ISOGG Meeting
The International Society of Genetic Genealogy always meets at 8 AM on Sunday morning. I personally think that 8AM meeting should be illegal, but then I generally work till 2 or 3 AM (it’s 1:51 AM now), so 8 is the middle of my night.
Katherine Borges, the Director speaks about current and future activities, and Alice Fairhurst spoke about the many updates to the Y tree that have happened and those coming as well. It has been a huge challenge to her group to keep things even remotely current and they deserve a huge round of virtual applause from all of us for the Y tree and their efforts.
Bennett opened the second day after the ISOGG meeting.
“The fact that you are here is a testament to citizen science” and that we are pushing or sometimes pulling academia along to where we are.

> Stored data:
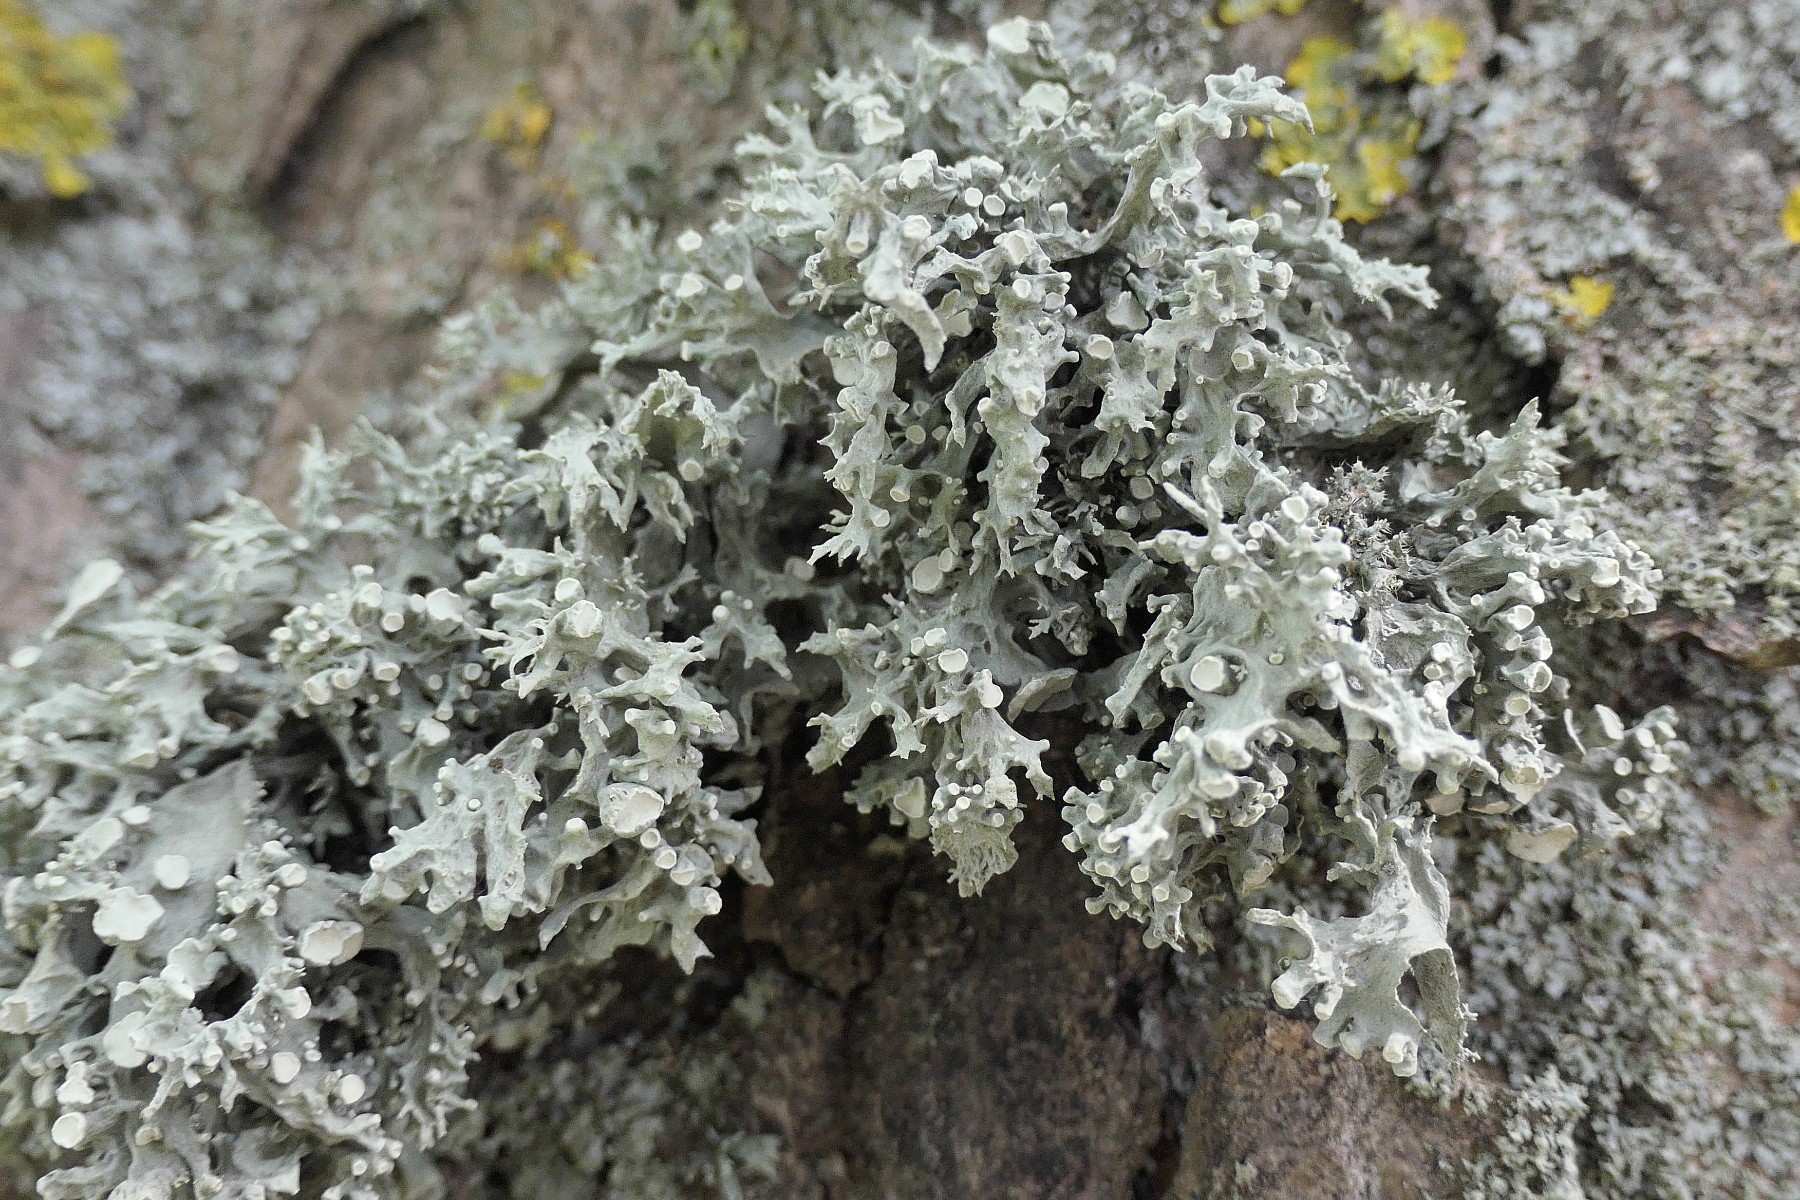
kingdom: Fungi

> Task goal: Reproduce the full ISOGG meeting text word for word. The listing is separate material and has no connection to the text.

> Solved problem:
ISOGG Meeting
The International Society of Genetic Genealogy always meets at 8 AM on Sunday morning. I personally think that 8AM meeting should be illegal, but then I generally work till 2 or 3 AM (it’s 1:51 AM now), so 8 is the middle of my night.
Katherine Borges, the Director speaks about current and future activities, and Alice Fairhurst spoke about the many updates to the Y tree that have happened and those coming as well. It has been a huge challenge to her group to keep things even remotely current and they deserve a huge round of virtual applause from all of us for the Y tree and their efforts.
Bennett opened the second day after the ISOGG meeting.
“The fact that you are here is a testament to citizen science” and that we are pushing or sometimes pulling academia along to where we are.